首页 > 技术文章 > (原)torch中显示nn.Sequential()网络的详细情况

darkknightzh 2016-11-15 14:17 原文

转载请注明出处:

http://www.cnblogs.com/darkknightzh/p/6065526.html

本部分多试几次就可以弄得清每一层具体怎么访问了。

step1. 网络定义如下:

require "dpnn"
local net = nn.Sequential()
net:add(nn.SpatialConvolution(3, 64, 7, 7, 2, 2, 3, 3))
net:add(nn.SpatialBatchNormalization(64))
net:add(nn.ReLU())
net:add(nn.SpatialMaxPooling(3, 3, 2, 2, 1, 1))
net:add(nn.Inception{
     inputSize = 64,
     kernelSize = {3, 5},
     kernelStride = {1, 1},
     outputSize = {128, 32},
     reduceSize = {96, 16, 32, 64},
     pool = nn.SpatialMaxPooling(3, 3, 1, 1, 1, 1),
     batchNorm = true
   })
net:evaluate()

上面的网络,包含conv+BatchNorm+ReLU+Maxpool+Inception层。

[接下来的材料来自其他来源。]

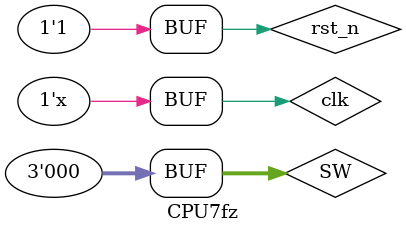
<source format=v>
`timescale 1ns / 1ps


module CPU7fz();
//INPUT
reg clk;
reg rst_n;
reg [2:0]SW;
//OUTPUT
wire [3:0]FR;
wire [31:0]Choice;

initial
begin
   rst_n=0;clk=0;SW=3'b000;
   #25 rst_n=1;
end
always #50 clk=~clk;
CPU_D  ss(/*clk_1M,CLR,*/rst_n,clk,SW,FR,/*AN,seg*/Choice);
endmodule

</source>
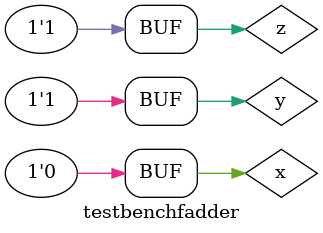
<source format=v>
`include "Fadder.v"

module testbenchfadder;

	reg x,y,z;
	wire sum,carry;
	Fadder f(x,y,z,sum,carry);
	initial
	begin
	$monitor(, $time,"x=%b  y=%b, z=%b ,sum=%b, carry=%b",x,y,z,sum,carry);
	#10 x=1'b0;y=1'b1;z=1'b0;
	#20 x=1'b1;y=1'b1;z=1'b1;
	#30 x=1'b0;y=1'b0;z=1'b0;
	#40 x=1'b0;y=1'b1;z=1'b1;
	
	end
	endmodule
</source>
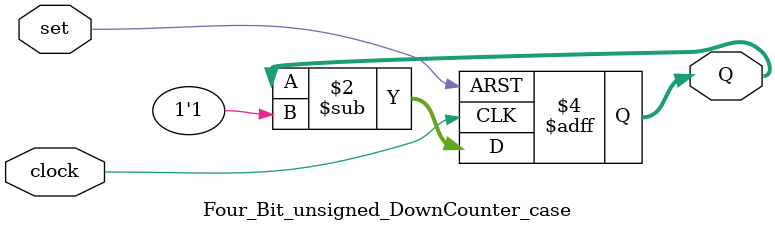
<source format=v>
module Four_Bit_unsigned_DownCounter_case(Q, clock, set);
	
	output [3:0]Q;
	input clock, set;
	reg [3:0]Q;
	
	initial
		Q <= 4'b1111;
	always @(posedge clock or posedge set)
		begin
		//case for set
			case(set)
				1'b0: Q <= Q - 1'b1;
				1'b1: Q <= 4'b1111;
			endcase
		end
endmodule

</source>
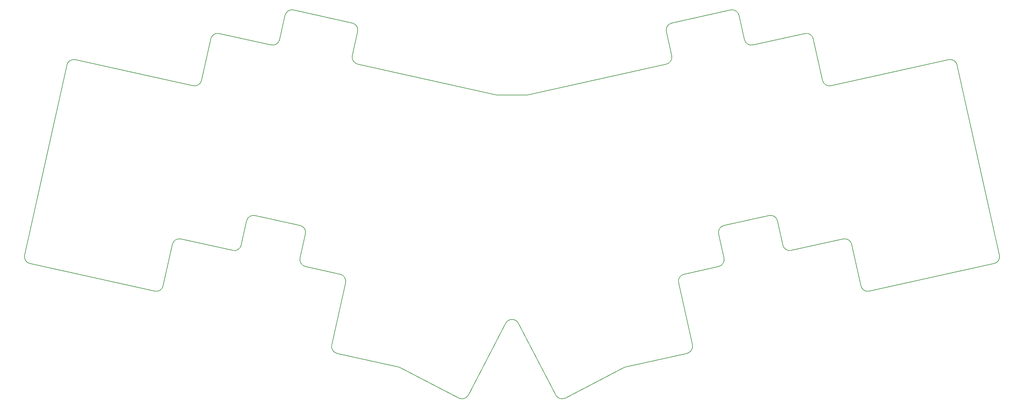
<source format=gbr>
%TF.GenerationSoftware,KiCad,Pcbnew,8.0.7*%
%TF.CreationDate,2025-03-02T16:24:29+01:00*%
%TF.ProjectId,pcb-adjusted,7063622d-6164-46a7-9573-7465642e6b69,v1.0.0*%
%TF.SameCoordinates,Original*%
%TF.FileFunction,Profile,NP*%
%FSLAX46Y46*%
G04 Gerber Fmt 4.6, Leading zero omitted, Abs format (unit mm)*
G04 Created by KiCad (PCBNEW 8.0.7) date 2025-03-02 16:24:29*
%MOMM*%
%LPD*%
G01*
G04 APERTURE LIST*
%TA.AperFunction,Profile*%
%ADD10C,0.150000*%
%TD*%
G04 APERTURE END LIST*
D10*
X143347793Y-98428983D02*
G75*
G02*
X140962323Y-99948684I-1952569J432859D01*
G01*
X302260060Y-154736440D02*
G75*
G02*
X304645515Y-156256154I432874J-1952579D01*
G01*
X276798287Y-99948695D02*
G75*
G02*
X274412855Y-98428974I-432854J1952579D01*
G01*
X205016808Y-114100668D02*
G75*
G02*
X204583920Y-114053246I27J1999741D01*
G01*
X136430994Y-148109534D02*
X149122849Y-150923249D01*
X134045531Y-149629246D02*
G75*
G02*
X136430996Y-148109526I1952597J-432879D01*
G01*
X283715080Y-149629241D02*
X285230153Y-156463325D01*
X160410143Y-164692657D02*
G75*
G02*
X161929792Y-167078118I-432897J-1952549D01*
G01*
X210654329Y-178542209D02*
X221205535Y-198810910D01*
X150642560Y-153308726D02*
X149127482Y-160142796D01*
X213176687Y-114053263D02*
G75*
G02*
X212743808Y-114100672I-432857J1952349D01*
G01*
X207106284Y-178542204D02*
G75*
G02*
X210654371Y-178542187I1774048J-923515D01*
G01*
X257350446Y-164692661D02*
X267113414Y-162528265D01*
X259726653Y-184651462D02*
G75*
G02*
X258206939Y-187036938I-1952622J-432864D01*
G01*
X252395515Y-96140131D02*
G75*
G02*
X253915211Y-93754609I1952622J432905D01*
G01*
X85755597Y-104098122D02*
X118949663Y-111457065D01*
X281329609Y-148109531D02*
G75*
G02*
X283715136Y-149629229I432927J-1952593D01*
G01*
X165369718Y-105359684D02*
X204583917Y-114053261D01*
X291442718Y-96702096D02*
G75*
G02*
X293828257Y-98221791I432920J-1952620D01*
G01*
X213176687Y-114053263D02*
X252390877Y-105359681D01*
X150647188Y-162528260D02*
X160410143Y-164692657D01*
X205016808Y-114100668D02*
X212743808Y-114100667D01*
X144862879Y-91594908D02*
G75*
G02*
X147248326Y-90075264I1952555J-432917D01*
G01*
X140962320Y-99948697D02*
X126317883Y-96702091D01*
X268637757Y-150923257D02*
X281329609Y-148109531D01*
X223903057Y-199661437D02*
X240464325Y-191040187D01*
X177296286Y-191040177D02*
X193857543Y-199661421D01*
X346294656Y-159314127D02*
G75*
G02*
X344774955Y-161699639I-1952634J-432888D01*
G01*
X123932411Y-98221811D02*
G75*
G02*
X126317883Y-96702091I1952616J-432907D01*
G01*
X196555074Y-198810905D02*
X207106277Y-178542207D01*
X158033954Y-184651459D02*
X161929865Y-167078134D01*
X298810937Y-111457070D02*
G75*
G02*
X296425466Y-109937368I-432909J1952548D01*
G01*
X110517792Y-167971706D02*
G75*
G02*
X108132330Y-169491372I-1952558J432888D01*
G01*
X83370125Y-105617838D02*
G75*
G02*
X85755598Y-104098118I1952600J-432882D01*
G01*
X196555074Y-198810905D02*
G75*
G02*
X193857525Y-199661456I-1774044J923479D01*
G01*
X309628273Y-169491423D02*
G75*
G02*
X307242833Y-167971698I-432842J1952607D01*
G01*
X332005002Y-104098122D02*
G75*
G02*
X334390536Y-105617828I432924J-1952604D01*
G01*
X72985662Y-161699591D02*
X108132320Y-169491417D01*
X71465949Y-159314124D02*
X83370125Y-105617838D01*
X72985668Y-161699586D02*
G75*
G02*
X71465973Y-159314129I432865J1952566D01*
G01*
X110517792Y-167971706D02*
X113115056Y-156256145D01*
X144862879Y-91594908D02*
X143347793Y-98428983D01*
X287615630Y-157983040D02*
X302260060Y-154736440D01*
X291442718Y-96702096D02*
X276798287Y-99948695D01*
X240464325Y-191040187D02*
G75*
G02*
X240954940Y-190861632I923407J-1773935D01*
G01*
X287615630Y-157983040D02*
G75*
G02*
X285230129Y-156463330I-432888J1952617D01*
G01*
X255830733Y-167078134D02*
X259726653Y-184651462D01*
X121335132Y-109937359D02*
G75*
G02*
X118949653Y-111457109I-1952594J432832D01*
G01*
X132530451Y-156463325D02*
X134045531Y-149629246D01*
X270512271Y-90075190D02*
G75*
G02*
X272897742Y-91594911I432853J-1952630D01*
G01*
X115500539Y-154736437D02*
X130144975Y-157983040D01*
X149122853Y-150923260D02*
G75*
G02*
X150642498Y-153308712I-432923J-1952561D01*
G01*
X268633126Y-160142779D02*
G75*
G02*
X267113429Y-162528333I-1952594J-432949D01*
G01*
X253910595Y-102974205D02*
G75*
G02*
X252390879Y-105359692I-1952558J-432913D01*
G01*
X165369718Y-105359684D02*
G75*
G02*
X163850056Y-102974229I432914J1952570D01*
G01*
X176805660Y-190861604D02*
G75*
G02*
X177296284Y-191040180I-432825J-1952420D01*
G01*
X163845377Y-93754673D02*
G75*
G02*
X165365057Y-96140119I-432841J-1952536D01*
G01*
X274412808Y-98428984D02*
X272897741Y-91594911D01*
X159553664Y-187036932D02*
G75*
G02*
X158033934Y-184651454I432869J1952601D01*
G01*
X309628273Y-169491423D02*
X344774942Y-161699582D01*
X334390470Y-105617843D02*
X346294656Y-159314121D01*
X150647188Y-162528260D02*
G75*
G02*
X149127395Y-160142777I432845J1952638D01*
G01*
X298810937Y-111457070D02*
X332005002Y-104098122D01*
X270512271Y-90075190D02*
X253915224Y-93754666D01*
X113115056Y-156256145D02*
G75*
G02*
X115500534Y-154736459I1952571J-432879D01*
G01*
X132530451Y-156463325D02*
G75*
G02*
X130144974Y-157983045I-1952612J432900D01*
G01*
X163850007Y-102974218D02*
X165365085Y-96140125D01*
X123932411Y-98221811D02*
X121335132Y-109937359D01*
X296425463Y-109937369D02*
X293828202Y-98221803D01*
X240954934Y-190861603D02*
X258206937Y-187036930D01*
X223903057Y-199661437D02*
G75*
G02*
X221205506Y-198810925I-923524J1774017D01*
G01*
X163845377Y-93754673D02*
X147248341Y-90075197D01*
X267118057Y-153308723D02*
G75*
G02*
X268637755Y-150923247I1952573J432898D01*
G01*
X255830733Y-167078134D02*
G75*
G02*
X257350434Y-164692608I1952605J432918D01*
G01*
X268633126Y-160142779D02*
X267118044Y-153308725D01*
X304645537Y-156256149D02*
X307242817Y-167971702D01*
X159553666Y-187036935D02*
X176805660Y-190861604D01*
X252395521Y-96140137D02*
X253910595Y-102974205D01*
M02*

</source>
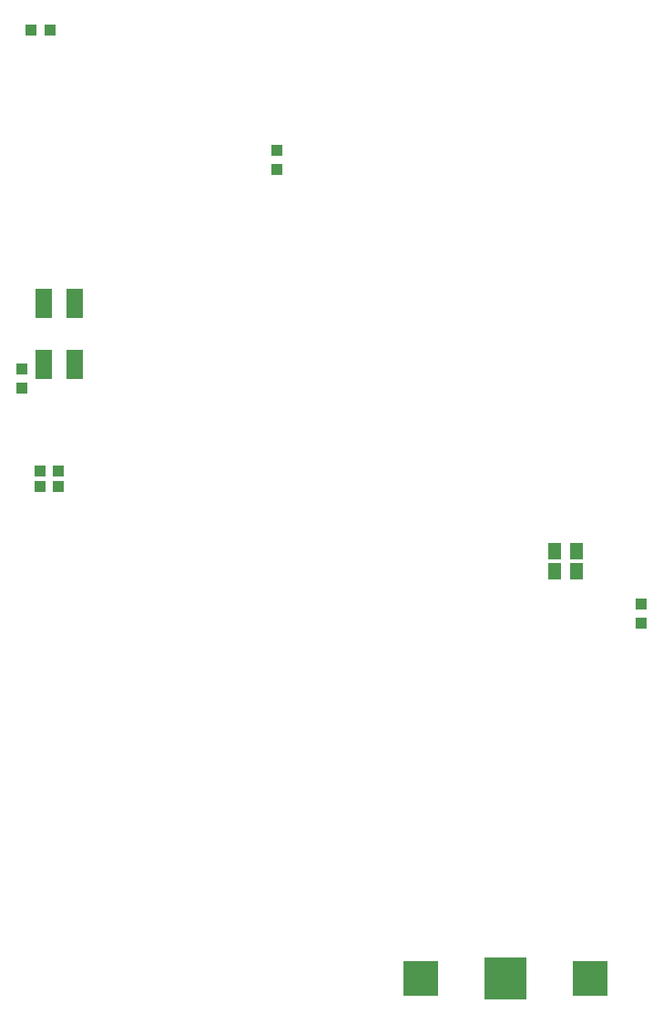
<source format=gbr>
G04 EAGLE Gerber RS-274X export*
G75*
%MOMM*%
%FSLAX34Y34*%
%LPD*%
%INSolderpaste Bottom*%
%IPPOS*%
%AMOC8*
5,1,8,0,0,1.08239X$1,22.5*%
G01*
%ADD10R,1.300000X1.600000*%
%ADD11R,1.080000X1.050000*%
%ADD12R,3.180000X3.180000*%
%ADD13R,3.960000X3.960000*%
%ADD14R,1.000000X1.100000*%
%ADD15R,1.600000X2.700000*%


D10*
X687063Y490520D03*
X667063Y490520D03*
X687063Y471505D03*
X667063Y471505D03*
D11*
X747730Y423680D03*
X747730Y441180D03*
D12*
X700050Y93425D03*
X542650Y93425D03*
D13*
X621350Y93425D03*
D11*
X408500Y863000D03*
X408500Y845500D03*
D14*
X197575Y975000D03*
X180575Y975000D03*
X188350Y550863D03*
X205350Y550863D03*
X205350Y565150D03*
X188350Y565150D03*
D15*
X192375Y720725D03*
X220375Y720725D03*
D11*
X171450Y659625D03*
X171450Y642125D03*
D15*
X192375Y663575D03*
X220375Y663575D03*
M02*

</source>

step2. 直接通过print(net)便可得到其网络结构:

nn.Sequential {
  [input -> (1) -> (2) -> (3) -> (4) -> (5) -> output]
  (1): nn.SpatialConvolution(3 -> 64, 7x7, 2,2, 3,3)
  (2): nn.SpatialBatchNormalization
  (3): nn.ReLU
  (4): nn.SpatialMaxPooling(3x3, 2,2, 1,1)
  (5): nn.Inception @ nn.DepthConcat {
    input
      |`-> (1): nn.Sequential {
      |      [input -> (1) -> (2) -> (3) -> (4) -> (5) -> (6) -> output]
      |      (1): nn.SpatialConvolution(64 -> 96, 1x1)
      |      (2): nn.SpatialBatchNormalization
      |      (3): nn.ReLU
      |      (4): nn.SpatialConvolution(96 -> 128, 3x3, 1,1, 1,1)
      |      (5): nn.SpatialBatchNormalization
      |      (6): nn.ReLU
      |    }
      |`-> (2): nn.Sequential {
      |      [input -> (1) -> (2) -> (3) -> (4) -> (5) -> (6) -> output]
      |      (1): nn.SpatialConvolution(64 -> 16, 1x1)
      |      (2): nn.SpatialBatchNormalization
      |      (3): nn.ReLU
      |      (4): nn.SpatialConvolution(16 -> 32, 5x5, 1,1, 2,2)
      |      (5): nn.SpatialBatchNormalization
      |      (6): nn.ReLU
      |    }
      |`-> (3): nn.Sequential {
      |      [input -> (1) -> (2) -> (3) -> (4) -> output]
      |      (1): nn.SpatialMaxPooling(3x3, 1,1, 1,1)
      |      (2): nn.SpatialConvolution(64 -> 32, 1x1)
      |      (3): nn.SpatialBatchNormalization
      |      (4): nn.ReLU
      |    }
      |`-> (4): nn.Sequential {
             [input -> (1) -> (2) -> (3) -> output]
             (1): nn.SpatialConvolution(64 -> 64, 1x1)
             (2): nn.SpatialBatchNormalization
             (3): nn.ReLU
           }
       ... -> output
  }
}
View Code

但实际上该网络还包括input,output,gradInput等参数。

step3. 使用下面代码便可输出网络比较详细的参数:

for k,curLayer in pairs(net) do
    print(k,curLayer)
end

step4. 输出:

_type	torch.DoubleTensor	
output	[torch.DoubleTensor with no dimension]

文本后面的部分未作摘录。